The desoldering is successful - no pads or traces were lifted as I can see. See pictures below.

A new 24 pin dual wipe socket is soldered in place, and a "new" MOS Kernal ROM 901227-03 is installed in the socket. The new Kernal has a date code of week 02 in 1987 this is quite close to one year younger than the original Kernal ROM.

<DRUMROLL>

Does the blue startup screen appear now on power-on? Is this fault fixed? This is the moment of truth!

YES! It shows the beloved blue startup screen! 38911 BASIC BYTES FREE!

</DRUMROLL>

A big shout ut to Matthew Desmond, the creator of the DesTestFull and DesTestMax cartridges. With the DesTestFull cartridge I was able to get indication that the Kernal ROM was marginal. Nice!

UPDATE: The symptom with the garbled screen is not uncommon to see with the Commodore 64. But to see this symptom caused by a marginal Kernal was new to me. To help others with their fault finding on Commodore 64 a picture of the symptom was sent to The Pictorial C64 Fault Guide which now has included this on their webpage.

Mainboard - Continued

Initial testing - continued

Are we out of the woods yet? Now that the machine boots to blue screen, with 38911 BASIC BYTES FREE and a flashing cursor the main ICs can at least bring the machine to good position for further testing.

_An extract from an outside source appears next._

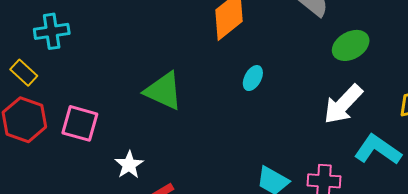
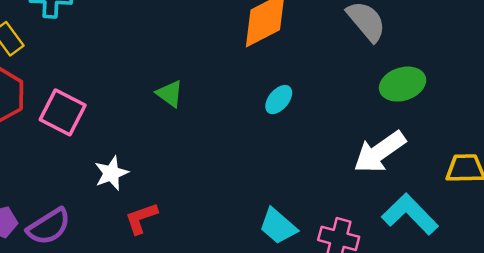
green triangle: (164, 91) -> (170, 94), size x0.6

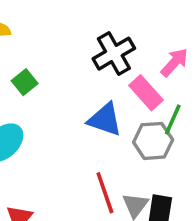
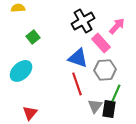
green line: (173, 120) -> (116, 93), moved
red line: (105, 193) -> (77, 84), moved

Next, the Diagnostic cartridge with the harness attached is used.

And, sure thing, another list of issues are identified:

  • Cassette communication report BAD

  • User port report BAD

  • Interrupt request and handling report BAD

  • Both the 2 x CIA and CPU reports BAD

I have a strong feeling that this is due to the quite corroded user- and datasette port. These are now cleaned, again, but this time with a glass fibre pen. And now the testing pass everything.

As the final part of the inial test the machine is tested with the DesTestFull cartridge. This will test the whole 64kb of RAM in the Commodore 64 using the March-B test algorithm. As can be seen in the picture below, all tests pass with flying colours.

Replenishing the heat paste (VR2)

The heat paste between the 5V voltage regulator and heat sink is completely dried out. Since the purpose of the heat paste is to help the heat transfer it is good practice to remove the old paste and add some new.

To replenish the heat paste the small screw (and 5 mm nut on the backside) are removed first, and the voltage regulator is carefully tilted. Now the heat sink can be pulled out (and cleaned). Some new heat paste is added to the heat sink and backside of the voltage regulator, and everything is put back.

Adjusting the heatsink / RF-shield (VIC-II)

As discovered as part of the visual inspection, the metal tab on the VIC-II heatsink is actually not touching the IC at all. This is taken care of by doing the following:

  • Bending / adjusting the metal tab on the heatsink so that it touches the IC

  • Applying some fresh heat paste between the metal tab and the IC. This will help on making good thermal contact between the top of the IC and the bottom of the metal tab.


Below is some pictures from the process, and the metal tab (and heat paste) in place. You could argue that the metal tab should be a bit more straightened, but this was as good as I managed. Bending it more could break the metal.